For one thing, the ticker is in flux. Bitcoin Cash tried to use BCC at first, but that is already used by most exchanges for the BitConnect Coin. So now many are referring to it as BCH. When I first wrote about it last week the name was not even known – only the name of the software, Bitcoin-ABC.

Lurking on the Bitcoin-ABC mailing list, it is obvious that things are pretty hectic there too. On Sunday night, the ABC team were contemplating a name change to Bitcoin-XBT which quickly led to one pro-UASF user registering the domain name bitcoinxbt.org before they could – never mind the fact that Kraken and many other exchanges already list Bitcoin under the XBT ticker.

In the wee hours of Monday morning, the developers were still sorting out registry keys that prevent Cash and Core running on the same machine. Obviously the development of the software is going right down to the wire, never mind the testing.

So overall, Bitcoin Cash doesn’t really pose a threat to the Bitcoin network. But that’s not to say the Bitcoin network is out of danger just yet. There are still two angles in play, one being the issue of Segwit2x to double the block size. That is still a heated debate that may reach boiling point before the end of the year.

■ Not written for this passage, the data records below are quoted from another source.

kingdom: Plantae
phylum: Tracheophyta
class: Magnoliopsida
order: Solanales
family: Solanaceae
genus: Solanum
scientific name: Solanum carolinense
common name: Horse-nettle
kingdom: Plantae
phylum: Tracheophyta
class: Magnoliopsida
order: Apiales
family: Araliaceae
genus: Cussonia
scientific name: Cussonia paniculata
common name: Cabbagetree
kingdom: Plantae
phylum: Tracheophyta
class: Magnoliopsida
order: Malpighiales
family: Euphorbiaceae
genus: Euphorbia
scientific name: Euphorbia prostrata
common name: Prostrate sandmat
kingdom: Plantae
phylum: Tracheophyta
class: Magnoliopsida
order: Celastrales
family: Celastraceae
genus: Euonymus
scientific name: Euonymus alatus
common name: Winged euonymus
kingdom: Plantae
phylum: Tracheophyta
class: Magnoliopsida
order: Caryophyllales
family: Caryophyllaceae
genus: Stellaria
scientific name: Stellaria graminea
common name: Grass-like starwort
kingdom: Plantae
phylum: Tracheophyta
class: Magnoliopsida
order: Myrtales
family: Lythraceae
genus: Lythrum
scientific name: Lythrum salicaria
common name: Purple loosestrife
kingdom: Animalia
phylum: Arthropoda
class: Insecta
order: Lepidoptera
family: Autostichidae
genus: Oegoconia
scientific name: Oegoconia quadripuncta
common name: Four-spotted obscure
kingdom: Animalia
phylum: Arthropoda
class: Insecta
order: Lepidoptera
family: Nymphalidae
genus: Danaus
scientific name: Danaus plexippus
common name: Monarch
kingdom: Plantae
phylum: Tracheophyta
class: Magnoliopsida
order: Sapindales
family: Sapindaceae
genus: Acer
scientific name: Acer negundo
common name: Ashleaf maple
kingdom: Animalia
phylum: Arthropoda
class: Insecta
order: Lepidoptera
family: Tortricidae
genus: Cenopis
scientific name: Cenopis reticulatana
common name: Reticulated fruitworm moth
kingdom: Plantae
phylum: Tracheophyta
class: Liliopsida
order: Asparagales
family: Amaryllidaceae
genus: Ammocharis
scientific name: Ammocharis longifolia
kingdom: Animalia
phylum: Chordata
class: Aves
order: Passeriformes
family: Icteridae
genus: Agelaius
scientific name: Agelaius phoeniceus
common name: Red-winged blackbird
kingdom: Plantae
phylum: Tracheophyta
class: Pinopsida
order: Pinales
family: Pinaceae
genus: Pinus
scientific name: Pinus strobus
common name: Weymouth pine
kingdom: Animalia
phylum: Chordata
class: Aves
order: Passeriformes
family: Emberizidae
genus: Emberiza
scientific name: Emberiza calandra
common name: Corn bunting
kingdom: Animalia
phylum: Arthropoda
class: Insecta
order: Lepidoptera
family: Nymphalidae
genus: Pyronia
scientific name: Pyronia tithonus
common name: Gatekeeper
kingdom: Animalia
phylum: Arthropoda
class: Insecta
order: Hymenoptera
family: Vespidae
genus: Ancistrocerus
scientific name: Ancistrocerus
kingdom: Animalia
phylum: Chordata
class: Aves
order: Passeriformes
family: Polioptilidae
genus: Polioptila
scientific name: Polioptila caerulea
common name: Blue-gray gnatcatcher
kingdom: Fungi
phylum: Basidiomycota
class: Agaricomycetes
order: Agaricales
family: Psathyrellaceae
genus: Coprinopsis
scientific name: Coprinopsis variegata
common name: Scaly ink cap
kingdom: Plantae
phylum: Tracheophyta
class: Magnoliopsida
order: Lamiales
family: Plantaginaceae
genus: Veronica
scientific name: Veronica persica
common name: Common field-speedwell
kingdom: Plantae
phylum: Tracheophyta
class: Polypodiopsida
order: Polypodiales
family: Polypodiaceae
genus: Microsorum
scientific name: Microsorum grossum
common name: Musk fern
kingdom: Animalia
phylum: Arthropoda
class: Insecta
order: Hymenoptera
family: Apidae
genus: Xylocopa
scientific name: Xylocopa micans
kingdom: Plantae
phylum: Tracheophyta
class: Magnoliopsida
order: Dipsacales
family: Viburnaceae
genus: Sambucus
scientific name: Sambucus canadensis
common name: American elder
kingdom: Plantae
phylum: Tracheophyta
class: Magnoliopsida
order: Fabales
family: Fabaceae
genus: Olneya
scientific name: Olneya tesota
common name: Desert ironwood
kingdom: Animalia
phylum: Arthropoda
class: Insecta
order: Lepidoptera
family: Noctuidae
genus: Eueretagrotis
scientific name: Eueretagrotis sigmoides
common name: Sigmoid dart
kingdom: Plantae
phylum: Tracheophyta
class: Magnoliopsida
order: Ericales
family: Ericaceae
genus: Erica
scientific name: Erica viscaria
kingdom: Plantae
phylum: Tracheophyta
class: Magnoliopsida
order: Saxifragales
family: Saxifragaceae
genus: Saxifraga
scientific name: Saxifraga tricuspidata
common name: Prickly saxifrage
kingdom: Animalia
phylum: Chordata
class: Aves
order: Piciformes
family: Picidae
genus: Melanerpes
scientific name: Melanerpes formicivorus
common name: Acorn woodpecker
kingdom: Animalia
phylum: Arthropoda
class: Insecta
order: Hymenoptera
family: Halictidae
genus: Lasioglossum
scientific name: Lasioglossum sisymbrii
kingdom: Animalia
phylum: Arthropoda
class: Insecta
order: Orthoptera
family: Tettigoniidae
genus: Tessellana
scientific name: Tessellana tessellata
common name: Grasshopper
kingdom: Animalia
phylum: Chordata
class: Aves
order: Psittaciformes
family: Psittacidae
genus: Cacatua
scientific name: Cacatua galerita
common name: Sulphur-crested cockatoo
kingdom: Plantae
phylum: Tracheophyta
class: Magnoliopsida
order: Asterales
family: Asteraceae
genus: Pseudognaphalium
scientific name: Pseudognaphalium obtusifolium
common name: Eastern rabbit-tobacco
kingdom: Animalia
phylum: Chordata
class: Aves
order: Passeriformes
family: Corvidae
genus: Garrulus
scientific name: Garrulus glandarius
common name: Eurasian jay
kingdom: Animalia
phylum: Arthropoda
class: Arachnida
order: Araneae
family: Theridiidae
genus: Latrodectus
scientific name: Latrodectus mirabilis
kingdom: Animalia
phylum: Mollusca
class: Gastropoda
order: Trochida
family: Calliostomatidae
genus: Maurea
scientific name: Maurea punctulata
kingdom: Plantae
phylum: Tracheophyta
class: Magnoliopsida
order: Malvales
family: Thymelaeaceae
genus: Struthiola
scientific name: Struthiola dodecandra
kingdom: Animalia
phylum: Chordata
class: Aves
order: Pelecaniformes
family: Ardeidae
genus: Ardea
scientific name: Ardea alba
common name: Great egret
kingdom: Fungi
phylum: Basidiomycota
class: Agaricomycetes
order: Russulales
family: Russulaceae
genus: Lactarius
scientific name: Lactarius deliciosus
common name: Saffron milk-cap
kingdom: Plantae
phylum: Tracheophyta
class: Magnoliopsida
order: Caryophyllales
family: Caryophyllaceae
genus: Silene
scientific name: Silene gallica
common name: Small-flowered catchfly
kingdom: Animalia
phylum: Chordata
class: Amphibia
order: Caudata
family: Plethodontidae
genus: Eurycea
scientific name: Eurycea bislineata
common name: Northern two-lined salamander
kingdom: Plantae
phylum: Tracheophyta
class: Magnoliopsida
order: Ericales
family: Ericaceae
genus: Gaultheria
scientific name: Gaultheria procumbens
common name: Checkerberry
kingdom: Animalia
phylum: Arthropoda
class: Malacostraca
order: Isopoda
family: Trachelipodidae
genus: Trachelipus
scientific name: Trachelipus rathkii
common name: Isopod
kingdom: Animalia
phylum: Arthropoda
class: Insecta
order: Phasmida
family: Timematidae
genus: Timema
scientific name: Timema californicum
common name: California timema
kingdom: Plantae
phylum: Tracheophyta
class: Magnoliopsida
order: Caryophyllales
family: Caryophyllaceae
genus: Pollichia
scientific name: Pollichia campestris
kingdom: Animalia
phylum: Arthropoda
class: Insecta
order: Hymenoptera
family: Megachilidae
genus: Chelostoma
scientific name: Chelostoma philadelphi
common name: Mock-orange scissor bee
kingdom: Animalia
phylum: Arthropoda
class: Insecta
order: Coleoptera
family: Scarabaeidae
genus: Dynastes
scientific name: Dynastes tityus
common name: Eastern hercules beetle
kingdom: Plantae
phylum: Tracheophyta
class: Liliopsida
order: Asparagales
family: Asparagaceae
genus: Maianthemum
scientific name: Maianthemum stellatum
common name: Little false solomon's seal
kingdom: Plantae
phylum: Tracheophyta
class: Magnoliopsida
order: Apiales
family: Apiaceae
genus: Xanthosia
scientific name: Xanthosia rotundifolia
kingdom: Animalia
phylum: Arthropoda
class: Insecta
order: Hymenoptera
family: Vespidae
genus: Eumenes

More important is the issue of patents. One of the reasons the big-block camp opposed SegWit was because they claimed it potentially infringed on patents, and that any exchange accepting SegWit transactions could be opening themselves up to being sued. The latter is likely to become a self-fulfilling prophecy, with lawyers now going back through Craig Wright’s speeches and blog posts to see exactly how they can sue someone for accepting a SegWit transaction.